Warm afternoon sunshine washes into a shared hospital room at Bluewater Health, where a couple occupies adjacent beds.
Both have COVID-19.
It is now clear to hospital staff the woman is recovering. Her husband’s prognosis is much less certain.
Throughout the night they have held each other’s hand, says one of the nursing staff caring for them.
“I put their beds together. It’s quite lovely,” she adds.
“It makes me feel like a good nurse.”
Bluewater Health has established a specialized COVID-19 unit in what was formerly the rehabilitation ward. It has space for up to 40 beds.
Along one hallway are rooms with patients presumed to have contracted the virus, and in another are confirmed cases, their door frames marked with a bold “+” for positive.
As of Monday, the hospital was treating 29 patients confirmed with the novel coronavirus, as well as another 12 presumed infected and awaiting test results.

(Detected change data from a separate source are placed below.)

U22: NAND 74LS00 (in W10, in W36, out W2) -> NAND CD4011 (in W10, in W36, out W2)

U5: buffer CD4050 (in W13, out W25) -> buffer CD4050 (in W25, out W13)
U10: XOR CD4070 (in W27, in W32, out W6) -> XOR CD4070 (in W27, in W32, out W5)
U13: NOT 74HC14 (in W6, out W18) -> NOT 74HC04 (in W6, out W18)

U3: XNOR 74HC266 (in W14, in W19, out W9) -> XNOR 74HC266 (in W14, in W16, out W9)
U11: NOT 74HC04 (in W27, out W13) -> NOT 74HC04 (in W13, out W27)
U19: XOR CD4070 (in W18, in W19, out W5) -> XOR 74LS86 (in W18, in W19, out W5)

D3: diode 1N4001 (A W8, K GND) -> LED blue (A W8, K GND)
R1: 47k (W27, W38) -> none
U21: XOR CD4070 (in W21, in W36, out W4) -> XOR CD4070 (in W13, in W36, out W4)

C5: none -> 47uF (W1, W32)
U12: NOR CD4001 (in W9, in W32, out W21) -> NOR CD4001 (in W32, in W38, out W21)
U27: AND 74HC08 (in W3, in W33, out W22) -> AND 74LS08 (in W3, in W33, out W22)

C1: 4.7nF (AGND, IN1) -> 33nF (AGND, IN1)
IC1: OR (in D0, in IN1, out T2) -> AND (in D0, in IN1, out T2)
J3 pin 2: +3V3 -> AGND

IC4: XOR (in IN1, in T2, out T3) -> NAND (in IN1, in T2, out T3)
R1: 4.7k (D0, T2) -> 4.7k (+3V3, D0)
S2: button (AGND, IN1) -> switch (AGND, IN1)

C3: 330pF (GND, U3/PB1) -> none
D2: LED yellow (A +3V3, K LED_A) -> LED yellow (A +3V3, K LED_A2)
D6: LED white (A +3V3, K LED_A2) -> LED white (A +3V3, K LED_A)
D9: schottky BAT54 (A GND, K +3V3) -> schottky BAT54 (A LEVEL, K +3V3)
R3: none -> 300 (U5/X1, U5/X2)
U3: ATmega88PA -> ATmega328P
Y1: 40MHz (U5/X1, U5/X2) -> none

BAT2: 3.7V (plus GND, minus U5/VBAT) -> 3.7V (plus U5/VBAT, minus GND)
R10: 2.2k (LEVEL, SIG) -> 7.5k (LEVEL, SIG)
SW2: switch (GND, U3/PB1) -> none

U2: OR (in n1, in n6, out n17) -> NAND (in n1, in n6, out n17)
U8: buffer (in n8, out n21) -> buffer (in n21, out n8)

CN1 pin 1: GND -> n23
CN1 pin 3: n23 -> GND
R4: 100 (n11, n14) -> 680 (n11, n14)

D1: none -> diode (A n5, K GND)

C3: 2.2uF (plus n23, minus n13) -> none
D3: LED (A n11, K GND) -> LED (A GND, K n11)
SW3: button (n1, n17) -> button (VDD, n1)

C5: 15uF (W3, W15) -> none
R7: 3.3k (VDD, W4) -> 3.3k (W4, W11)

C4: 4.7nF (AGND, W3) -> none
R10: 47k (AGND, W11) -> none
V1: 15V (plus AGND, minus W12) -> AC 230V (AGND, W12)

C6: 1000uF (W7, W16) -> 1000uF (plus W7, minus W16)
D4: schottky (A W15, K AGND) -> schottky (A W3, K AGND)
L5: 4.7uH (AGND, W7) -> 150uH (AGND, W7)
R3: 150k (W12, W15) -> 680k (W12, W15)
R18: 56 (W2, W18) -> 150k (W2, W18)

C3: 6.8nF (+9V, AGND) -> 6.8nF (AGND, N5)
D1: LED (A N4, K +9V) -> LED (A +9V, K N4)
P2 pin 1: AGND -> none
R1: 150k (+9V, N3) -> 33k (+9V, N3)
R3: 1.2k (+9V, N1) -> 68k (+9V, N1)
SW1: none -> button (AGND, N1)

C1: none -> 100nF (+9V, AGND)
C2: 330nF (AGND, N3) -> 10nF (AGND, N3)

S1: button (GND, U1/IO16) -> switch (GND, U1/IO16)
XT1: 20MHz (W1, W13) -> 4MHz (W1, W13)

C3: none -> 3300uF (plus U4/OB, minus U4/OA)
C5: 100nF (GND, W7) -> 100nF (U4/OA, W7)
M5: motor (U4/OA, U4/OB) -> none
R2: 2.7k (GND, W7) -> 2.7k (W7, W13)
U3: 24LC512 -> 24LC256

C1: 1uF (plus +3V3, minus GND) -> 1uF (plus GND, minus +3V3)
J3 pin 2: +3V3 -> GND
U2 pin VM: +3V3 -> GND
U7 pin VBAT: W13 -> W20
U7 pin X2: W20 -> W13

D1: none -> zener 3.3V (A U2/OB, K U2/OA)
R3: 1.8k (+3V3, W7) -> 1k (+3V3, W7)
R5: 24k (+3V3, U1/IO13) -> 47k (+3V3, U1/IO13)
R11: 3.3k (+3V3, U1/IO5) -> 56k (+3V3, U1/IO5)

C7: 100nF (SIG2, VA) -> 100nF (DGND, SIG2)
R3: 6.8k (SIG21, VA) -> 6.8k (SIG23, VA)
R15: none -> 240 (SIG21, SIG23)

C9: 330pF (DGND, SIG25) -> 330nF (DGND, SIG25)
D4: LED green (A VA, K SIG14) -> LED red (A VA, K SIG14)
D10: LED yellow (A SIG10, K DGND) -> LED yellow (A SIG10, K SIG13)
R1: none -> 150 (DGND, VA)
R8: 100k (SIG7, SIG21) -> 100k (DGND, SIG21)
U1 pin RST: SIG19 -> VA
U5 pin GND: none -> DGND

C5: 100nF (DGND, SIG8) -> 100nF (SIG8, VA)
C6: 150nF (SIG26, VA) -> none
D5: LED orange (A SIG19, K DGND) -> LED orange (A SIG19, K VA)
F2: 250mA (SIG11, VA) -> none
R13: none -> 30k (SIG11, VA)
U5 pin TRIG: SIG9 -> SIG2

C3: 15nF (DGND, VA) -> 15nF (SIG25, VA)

If needed, dozens of additional rooms can be mobilized throughout the hospital, which is currently operating at about 60% capacity, officials say.
Teams of registered nurses, registered practical nurses and personal support workers assist the patients in a ratio of 1:4. Each is covered in protective gowns, gloves and masks.
Social work, physiotherapy and occupational therapy professionals are also part of the team,” explains Laurie Zimmer, the hospital’s vice-president of operations.
“Some of these nurses haven’t worked together before,” she said.
“We had volunteers come and say, ‘Yes, I want to work in the (COVID) unit, to help these patients.’ We’re very proud and very supportive of the staff.”
The sickest patients are treated in the intensive care unit, separate from the COVID unit, she said.
Images of overwhelmed hospitals in China, Italy, Spain and New York have dominated the news lately, but here, on this day, things are organized and orderly.
Health-care workers move swiftly from room to room, while environmental services staff busily wipe down every surface in sight.
“It’s a busy unit. You have a lot of people admitted and a lot of people discharged,” said Zimmer.
“Actually, people recover a lot nicer at home. They’re in their own surroundings; they’re able to get moving. If we can get patients home we aim to do that.”
As of the weekend, 16 patients had been discharged from hospital, she added.
Downstairs, screeners in the emergency room immediately greet new arrivals with a simple question: do you have symptoms of COVID-19?
“They’re asked the screening questions around any fever, any travel in the last 14 days,” said Zimmer.
“They’re also given a mask if they have any sort of respiratory symptoms.”
It’s Monday, and the ER is quiet.
In a nearby examination room, doctors are practicing intubation on a medical dummy, its torso draped with a plastic sheet.
They’re working on reducing the spread of infectious droplets patients can emit during procedures, explains Dr. Orla MacSweeney.
“It’s a debate,” she says, guiding a tube through the dummy’s airway. “What we really want is to increase the likelihood of us getting the airway successfully (open) without contaminating the room.”
The doctors eventually conclude the process would cause too much patient anxiety.
Being infected with a virus that has killed eight people in Sarnia-Lambton 80,000 worldwide is frightening enough.